James Cervino, a professor at Pace University and research scientist at Woods Hole Oceanographic Institute, and co-workers have identified a group of four new vibrio bacteria that combine with existing vibrio to attack zooxanthellae (algae that function as photosynthetic symbionts for coral). If their zooxanthellae die, the corals starve.
Death by yellow band disease is recognised by the pale yellow or white lesion found on the coral surface.
Cervino’s team provide the first evidence of yellow band disease in the Pacific and show that although different types of coral were attacked by the bacteria, the vibrio pathogens responsible were the same ones causing the disease in the Caribbean.
While the bacterial infections occur at normal ocean temperatures, warmer temperatures increase the virulence of the disease. It can be initiated at 25°C, but yellow band disease expands rapidly as water temperatures reach 29–30°C.
The researchers conclude that “if global warming-induced thermal stress and YBD infections continue to proliferate in the tropics, this will contribute significantly to the collapse of the remaining reef habitats in the next decade”.
They also noted that an interesting topic beyond the scope of their study was “how part of this bacterial consortium was found in distant and separated geographic locations such as the Pacific and Caribbean”.
A recent global review of coral reefs by Bernhad Riegl, from the National Coral Reef Institute in Florida, and colleagues found that diseases are one of the biggest threats to coral reefs and are predicted to worsen under global warming.
It is not yet known whether these diseases are endemic to the regions where they are appearing or have been spread by human activities.
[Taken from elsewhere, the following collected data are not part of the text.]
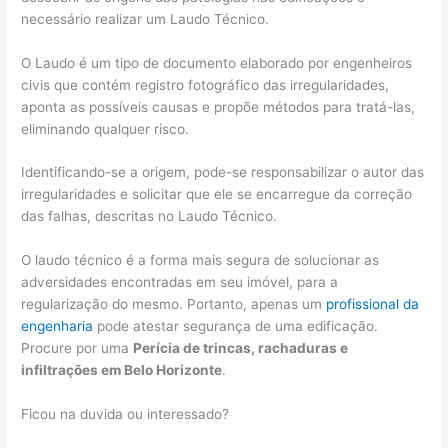
necessário realizar um Laudo Técnico.
O Laudo é um tipo de documento elaborado por engenheiros
civis que contém registro fotográfico das irregularidades,
aponta as possíveis causas e propõe métodos para tratá-las,
eliminando qualquer risco.
Identificando-se a origem, pode-se responsabilizar o autor das
irregularidades e solicitar que ele se encarregue da correção
das falhas, descritas no Laudo Técnico.
O laudo técnico é a forma mais segura de solucionar as
adversidades encontradas em seu imóvel, para a
regularização do mesmo. Portanto, apenas um
profissional da
engenharia
pode atestar segurança de uma edificação.
Procure por uma
Perícia de trincas, rachaduras e
infiltrações em Belo Horizonte
.
Ficou na duvida ou interessado?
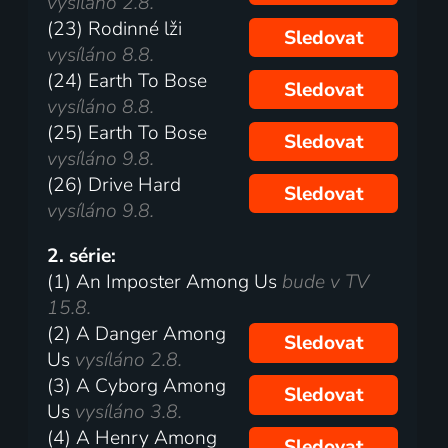
vysíláno 2.8.
(23) Rodinné lži
Sledovat
vysíláno 8.8.
(24) Earth To Bose
Sledovat
vysíláno 8.8.
(25) Earth To Bose
Sledovat
vysíláno 9.8.
(26) Drive Hard
Sledovat
vysíláno 9.8.
2. série:
(1) An Imposter Among Us
bude v TV
15.8.
(2) A Danger Among
Sledovat
Us
vysíláno 2.8.
(3) A Cyborg Among
Sledovat
Us
vysíláno 3.8.
(4) A Henry Among
Sledovat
Caribbean reefs in particular have been ravaged by numerous diseases. The recognition of diseases as a significant cause of coral reef declines is relatively recent, and very few of the pathogens responsible have been identified.
References
Cervino JM, Thompson FL, Gomez-Gil B, Lorence EA, Goreau TJ, Hayes RL, Winiarski-Cervino KB, Smith GW, Hughen K, Bartels E. 2008. The Vibriocore group induces yellow band disease in Caribbean and Indo-Pacific reef-building corals. Journal of Applied Microbiology 105: 1658-1671.
Riegl B, Bruckner A, Coles SL, Renaud P, Dodge RE. 2009. Coral reefs: Threats and conservation in an era of global change. The Year in Ecology and Conservation Biology, 2009: Annals of the New York Academy of Science 1162: 136-186.